Games and Gamers

Endgame: The Strange Scrapping Of 'Scramble'

Person going to cut the connection of a network cable with sissors
Melissa King/iStockphoto.com

It's only a game: Scramble. A word game on Facebook – where you find words in a 16-letter grid — that you can play by yourself or with some 200,000 other aficionados around the world.

But when Scramble goes dark on Sept. 30 – creator company Zynga is pulling the plug – it will take with it a tightknit community of devoted Scramblers. And some are not going gently, but kicking and screaming.

Avid Scrambler Manoj Saranathan, for example, a 39-year-old physicist doing research in magnetic resonance imaging at Stanford University who has been tapping unscrambled words onto a screen for more than three years. He recently drafted a petition beseeching Zynga and Facebook to keep his beloved game online.

"Many of us have joined Facebook expressly to play Scramble," Saranathan writes. "During our years on Scramble, most of us have formed and continue to form wonderful and warm friendships in the Scramble chat rooms to the point where it has become almost a support group for many of us."

Scramblers, he notes, "have met and married in these chat rooms, shared suffering and recovery from illnesses, discussed losses, floods and earthquakes. Strong relationships have formed and endure because of Scramble."

Amber Ivey met her husband in the Scramble "Social Lounge" room, which has a built-in delay between rounds that encourages chatting. Their wedding cake was a collection of 16 cubes, arranged like a Scramble board that included words like "love" and, yes, "Scramble." And a few weeks after they got married, other Social Lounge users organized a "virtual wedding reception" for them. They expect their first child any day.

The key to Scramble's allure, says Saranathan from his home in San Francisco, "is it is not just a chat room but also a place of intense competition and wordplay and one can modulate the two. That's what makes it unique and different."

Granted, among First World Problems, the demise of Scramble ranks somewhere between the Netflix price hike and a Volvo's "check engine" light. But a lot of smart, articulate folks profess Scramble to be a life-enhancing social experience.

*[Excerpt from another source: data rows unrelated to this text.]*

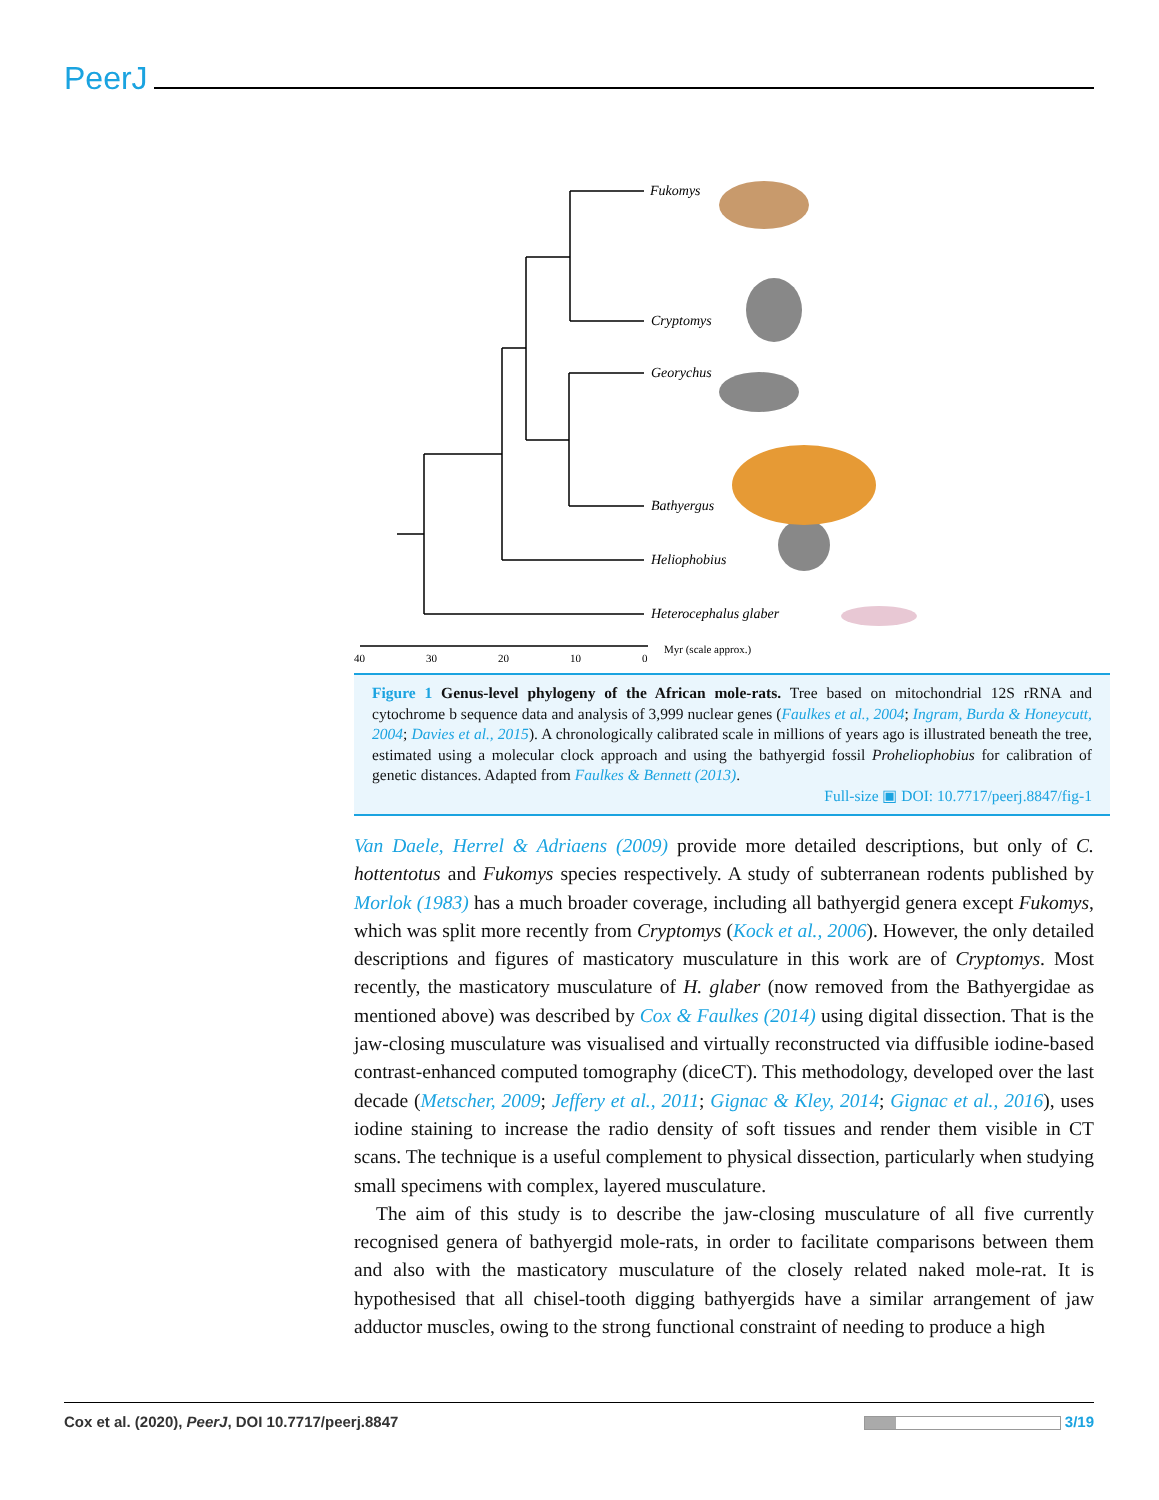PeerJ
Fukomys
Cryptomys
Georychus
Bathyergus
Heliophobius
Heterocephalus glaber
40
30
20
10
0
Myr (scale approx.)
Figure 1 Genus-level phylogeny of the African mole-rats. Tree based on mitochondrial 12S rRNA and cytochrome b sequence data and analysis of 3,999 nuclear genes (Faulkes et al., 2004; Ingram, Burda & Honeycutt, 2004; Davies et al., 2015). A chronologically calibrated scale in millions of years ago is illustrated beneath the tree, estimated using a molecular clock approach and using the bathyergid fossil Proheliophobius for calibration of genetic distances. Adapted from Faulkes & Bennett (2013).
Full-size ▣ DOI: 10.7717/peerj.8847/fig-1
Van Daele, Herrel & Adriaens (2009) provide more detailed descriptions, but only of C. hottentotus and Fukomys species respectively. A study of subterranean rodents published by Morlok (1983) has a much broader coverage, including all bathyergid genera except Fukomys, which was split more recently from Cryptomys (Kock et al., 2006). However, the only detailed descriptions and figures of masticatory musculature in this work are of Cryptomys. Most recently, the masticatory musculature of H. glaber (now removed from the Bathyergidae as mentioned above) was described by Cox & Faulkes (2014) using digital dissection. That is the jaw-closing musculature was visualised and virtually reconstructed via diffusible iodine-based contrast-enhanced computed tomography (diceCT). This methodology, developed over the last decade (Metscher, 2009; Jeffery et al., 2011; Gignac & Kley, 2014; Gignac et al., 2016), uses iodine staining to increase the radio density of soft tissues and render them visible in CT scans. The technique is a useful complement to physical dissection, particularly when studying small specimens with complex, layered musculature.
The aim of this study is to describe the jaw-closing musculature of all five currently recognised genera of bathyergid mole-rats, in order to facilitate comparisons between them and also with the masticatory musculature of the closely related naked mole-rat. It is hypothesised that all chisel-tooth digging bathyergids have a similar arrangement of jaw adductor muscles, owing to the strong functional constraint of needing to produce a high
Cox et al. (2020), PeerJ, DOI 10.7717/peerj.8847 3/19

Scramble, says fan Jefferson Ogata, a senior systems engineer at the National Oceanic and Atmospheric Administration in Washington, "is a bit like an urban park where people come to play chess, getting to know one another, for the most part only in that milieu, then to be evicted one day so that someone can build a parking garage. What is of value is not so much the game itself but the rendezvous point. Many of the players might find another venue, but many others will lose touch, and things just won't be the same — or at least that's the apprehension."

Inquiring minds on the Scramble message boards have asked Zynga why it is zapping the app. According to the player-created Keep Scramble on Facebook! FAQ, some grumbling Scramblers have received explanations from the company alluding to "security reasons" and a desire to "focus our efforts on bringing new and innovative games to our players." The memos suggest that people try other Zynga creations, such as Farmville. Or Zynga Poker. (What would they be called — Sgamblers?)

Spokesperson Lisa Chan tells NPR that "Zynga strives to provide players with the most fun and exciting social games on mobile devices and the web. While Scramble will no longer be available for players on Facebook after September 30th, we encourage fans to continue playing the mobile version on iOS devices, as well as Zynga's other games to connect with their friends."

Andrew Noyes, a Facebook spokesperson, says he has no comment or insight on the decommissioning of Scramble "since it's a third-party app."

The affair brings to mind Scrabulous, another popular word game once offered on Facebook that was yanked in 2008. It re-emerged as Lexulous, but many users had already migrated to other word games, such as Wordscraper.

Nothing lasts forever, and the termination of an online game is a real part of virtual reality these days. But it does throw some onliners for a loop. "The very fabric of our social existence is threatened," moans Felicia Day's character, Codex, when her multi-player game is endangered in her web series, The Guild.

So what will happen to all the Scramblers once they are, well, scrambled? Will they be able to reform in a coherent, logical way like so many self-assembling robots? Or, better, like 16 jumbled letters to form words?

Clive Thompson, who writes about gaming for Wired, believes there is hope for the despairing Scrambleholic: "When a game publisher decides to get rid of a popular game," he says, "there's always a core of die-hard fans who really, really love it. There's a kind of gamer's version of the Kubler-Ross grief cycle — a mixture of disbelief and anger, then acceptance as they move on and find another game that vaguely approximates the pleasure they got from their old favorite."